NELSON DE SÁ nelsonsa@uol.com.br
Esperança
Começam a sair os primeiros balanços, no exterior, do confronto no Rio. A "Economist" diz que as UPPs, "Pacification Police Units", conforme "se mantêm nos lugares", parecem estar levando "os moradores das favelas a dar boas-vindas à polícia, o que é novo". Mais, "estão se permitindo esperança".
Em análise, a Reuters destaca que "as cenas de guerra urbana podem representar um passo crucial, e positivo, no desenvolvimento da economia do Brasil -caso a polícia seja capaz de manter o controle das favelas antes fora do domínio da lei".
A BBC pergunta se "a operação vai trazer segurança de longo prazo aos moradores" e responde que desta vez é diferente, sublinhando as UPPs. Mas há "vozes de preocupação", caso da Anistia Internacional, que cobra mudanças no sistema judicial.
VOZ DA COMUNIDADE
Aluizio Freire/g1.globo.com![]() | O portal G1, da Globo, entrevistou ontem Renê Silva, do jornal e perfil de Twitter que chamou a atenção nos confrontos |
Ontem, o "Voice of the Community" foi tema de longa reportagem na BBC, enfatizando a disseminação das redes sociais.
TRIÂNGULO DOURADO
wsj.com![]() | No "WSJ", os achados da década no Atlântico |
Em quadro, o jornal destaca as 11 descobertas da década no Atlântico.
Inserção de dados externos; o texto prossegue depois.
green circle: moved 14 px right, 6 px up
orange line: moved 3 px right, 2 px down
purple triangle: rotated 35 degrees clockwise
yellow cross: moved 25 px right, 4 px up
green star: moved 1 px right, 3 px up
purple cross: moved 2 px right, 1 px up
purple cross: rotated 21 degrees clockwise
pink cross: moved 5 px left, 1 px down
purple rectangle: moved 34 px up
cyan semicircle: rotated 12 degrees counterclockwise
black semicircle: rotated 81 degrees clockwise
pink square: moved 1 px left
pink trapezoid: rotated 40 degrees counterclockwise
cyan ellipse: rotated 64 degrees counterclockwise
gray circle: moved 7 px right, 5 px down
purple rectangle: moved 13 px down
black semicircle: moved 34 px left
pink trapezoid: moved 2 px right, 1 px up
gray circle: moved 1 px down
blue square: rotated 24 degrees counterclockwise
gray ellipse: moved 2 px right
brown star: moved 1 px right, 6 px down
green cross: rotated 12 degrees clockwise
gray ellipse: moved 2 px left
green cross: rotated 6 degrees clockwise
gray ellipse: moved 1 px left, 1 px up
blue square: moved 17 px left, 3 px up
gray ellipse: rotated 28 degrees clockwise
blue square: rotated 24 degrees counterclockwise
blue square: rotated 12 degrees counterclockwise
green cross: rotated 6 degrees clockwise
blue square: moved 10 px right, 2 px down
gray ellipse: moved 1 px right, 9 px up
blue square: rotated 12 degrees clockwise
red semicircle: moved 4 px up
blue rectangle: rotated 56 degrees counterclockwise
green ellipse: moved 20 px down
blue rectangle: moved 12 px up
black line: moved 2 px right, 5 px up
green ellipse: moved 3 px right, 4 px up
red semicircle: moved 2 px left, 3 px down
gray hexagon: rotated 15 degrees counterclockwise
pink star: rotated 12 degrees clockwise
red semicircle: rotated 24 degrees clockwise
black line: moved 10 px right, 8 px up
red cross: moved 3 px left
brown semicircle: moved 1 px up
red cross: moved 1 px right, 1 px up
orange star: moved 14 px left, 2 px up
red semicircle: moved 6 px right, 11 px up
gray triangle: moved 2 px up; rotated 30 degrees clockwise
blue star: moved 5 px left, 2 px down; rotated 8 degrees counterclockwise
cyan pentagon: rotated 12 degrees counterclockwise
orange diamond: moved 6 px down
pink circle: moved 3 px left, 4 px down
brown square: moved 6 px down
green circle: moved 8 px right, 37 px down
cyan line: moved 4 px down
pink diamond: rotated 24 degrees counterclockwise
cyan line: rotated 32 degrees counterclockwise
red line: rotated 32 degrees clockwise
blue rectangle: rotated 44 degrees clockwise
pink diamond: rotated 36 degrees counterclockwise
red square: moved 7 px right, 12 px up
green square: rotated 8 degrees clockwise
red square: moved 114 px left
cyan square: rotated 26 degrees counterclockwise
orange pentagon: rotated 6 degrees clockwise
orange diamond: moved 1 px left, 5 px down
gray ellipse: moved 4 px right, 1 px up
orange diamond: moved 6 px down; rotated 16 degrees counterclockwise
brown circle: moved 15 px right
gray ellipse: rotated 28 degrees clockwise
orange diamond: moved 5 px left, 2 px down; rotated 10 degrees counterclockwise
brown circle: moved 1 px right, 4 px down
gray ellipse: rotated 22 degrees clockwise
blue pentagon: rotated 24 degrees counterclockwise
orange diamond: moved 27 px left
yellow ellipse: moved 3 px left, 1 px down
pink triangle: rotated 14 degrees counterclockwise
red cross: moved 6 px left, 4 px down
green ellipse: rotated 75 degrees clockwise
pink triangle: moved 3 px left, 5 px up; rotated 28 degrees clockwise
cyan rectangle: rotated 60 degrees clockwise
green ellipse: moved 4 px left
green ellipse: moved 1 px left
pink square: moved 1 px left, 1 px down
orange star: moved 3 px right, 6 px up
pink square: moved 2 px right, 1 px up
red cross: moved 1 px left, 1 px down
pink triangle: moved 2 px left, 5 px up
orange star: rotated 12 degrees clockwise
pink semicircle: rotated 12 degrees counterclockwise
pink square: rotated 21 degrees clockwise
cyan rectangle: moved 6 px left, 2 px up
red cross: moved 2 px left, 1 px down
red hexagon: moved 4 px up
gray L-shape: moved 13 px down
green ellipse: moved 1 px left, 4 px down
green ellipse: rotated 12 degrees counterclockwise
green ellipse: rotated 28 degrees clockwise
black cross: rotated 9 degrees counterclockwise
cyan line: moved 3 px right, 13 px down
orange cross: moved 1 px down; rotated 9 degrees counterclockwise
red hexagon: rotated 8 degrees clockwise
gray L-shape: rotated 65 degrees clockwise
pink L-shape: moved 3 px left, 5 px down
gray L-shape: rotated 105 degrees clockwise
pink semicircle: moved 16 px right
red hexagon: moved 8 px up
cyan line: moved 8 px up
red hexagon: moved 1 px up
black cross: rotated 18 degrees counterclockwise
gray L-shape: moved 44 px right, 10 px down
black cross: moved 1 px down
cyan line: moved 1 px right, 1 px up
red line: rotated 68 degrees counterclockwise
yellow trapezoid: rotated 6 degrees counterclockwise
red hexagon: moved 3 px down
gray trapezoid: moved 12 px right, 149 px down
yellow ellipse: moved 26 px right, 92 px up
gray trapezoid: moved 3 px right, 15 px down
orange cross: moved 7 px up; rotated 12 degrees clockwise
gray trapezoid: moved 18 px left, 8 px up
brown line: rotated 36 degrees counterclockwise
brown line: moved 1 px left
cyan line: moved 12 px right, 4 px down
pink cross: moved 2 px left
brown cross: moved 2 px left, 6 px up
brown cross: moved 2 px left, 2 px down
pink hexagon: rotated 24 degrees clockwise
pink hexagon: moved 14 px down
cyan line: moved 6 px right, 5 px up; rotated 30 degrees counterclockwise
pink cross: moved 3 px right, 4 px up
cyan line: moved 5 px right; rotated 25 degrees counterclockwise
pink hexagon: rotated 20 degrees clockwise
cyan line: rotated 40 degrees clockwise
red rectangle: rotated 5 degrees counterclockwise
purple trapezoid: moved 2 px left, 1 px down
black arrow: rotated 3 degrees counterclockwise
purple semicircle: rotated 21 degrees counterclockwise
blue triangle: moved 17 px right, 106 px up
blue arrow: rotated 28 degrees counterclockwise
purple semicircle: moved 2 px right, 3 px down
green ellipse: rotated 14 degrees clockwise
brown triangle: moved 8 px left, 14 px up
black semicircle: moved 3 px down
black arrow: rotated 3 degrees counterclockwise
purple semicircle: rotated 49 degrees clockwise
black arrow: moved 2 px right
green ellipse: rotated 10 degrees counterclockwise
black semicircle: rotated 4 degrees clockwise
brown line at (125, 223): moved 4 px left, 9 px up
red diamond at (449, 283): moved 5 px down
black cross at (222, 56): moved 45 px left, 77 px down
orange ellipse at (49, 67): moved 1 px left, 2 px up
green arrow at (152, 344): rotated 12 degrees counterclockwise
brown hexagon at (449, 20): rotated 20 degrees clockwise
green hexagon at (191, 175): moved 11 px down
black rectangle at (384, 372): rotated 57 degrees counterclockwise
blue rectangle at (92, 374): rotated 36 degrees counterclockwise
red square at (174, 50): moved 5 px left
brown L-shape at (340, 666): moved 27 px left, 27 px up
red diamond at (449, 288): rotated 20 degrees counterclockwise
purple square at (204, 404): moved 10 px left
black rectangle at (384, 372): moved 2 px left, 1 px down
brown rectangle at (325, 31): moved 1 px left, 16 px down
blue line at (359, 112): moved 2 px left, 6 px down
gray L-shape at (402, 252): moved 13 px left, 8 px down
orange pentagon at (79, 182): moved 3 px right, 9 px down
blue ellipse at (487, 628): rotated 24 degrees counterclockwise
Sete delas são operadas pela Petrobras. Duas, pela Shell.
"NYT" VS. WIKILEAKS
A cobertura de mídia do Yahoo News informou que o "New York Times" não recebeu os novos documentos do WikiLeaks, mas do "Guardian". O jornal americano vem sendo criticado pela organização. Em entrevista em julho, Julian Assange chamou o "NYT" de "pusilânime" e "antiprofissional" por abrir documentos anteriores ao governo americano -e não linkar o site do WikiLeaks.
O "NYT" confirmou que Assange decidiu não passar os documentos diretamente. No site do jornal, o editor-chefe Bill Keller respondeu, a leitores críticos do vazamento, que a edição foi feita "em consulta com o Departamento de Estado".
"WSJ" VS. WIKILEAKS
Uma semana antes da divulgação dos vazamentos, o "WSJ" foi contatado pelo WikiLeaks -e recusou. Foi o que publicou o próprio jornal de Rupert Murdoch, sob o título "Publicar vazamentos ou não publicar?". Dizendo ser "estratégia do WikiLeaks para levantar seu perfil", justifica sua decisão: "Não queríamos concordar com as precondições sem ter uma compreensão mais ampla do que os documentos continham".
Realidade
A instituição Council on Foreign Relations, dos EUA, postou análise de seu presidente, Richard Haas, destacando que "a divulgação não autorizada de documentos diplomáticos, ainda que revele pouco, pode afetar interesses vitais de segurança nacional". Já a "Foreign Policy" postou, de David Rothkopf, que o vazamento mostra "Como o mundo é realmente governado", com revelações como a extensão do financiamento saudita à Al Qaeda.
Lady Gaga
Sob o título "Pesadelo de diplomata é sonho de historiador", no "Guardian", Timothy Garton Ash escreveu o texto de maior repercussão sobre o "banquete de segredos". Ecoa por "New Yorker" etc. Encerra ironizando a "decisão estranha dos EUA de pôr toda uma biblioteca de correspondência diplomática num sistema de computador de segurança tão brilhante que um jovem de 22 anos poderia baixá-la num CD de Lady Gaga. Não é gaga?".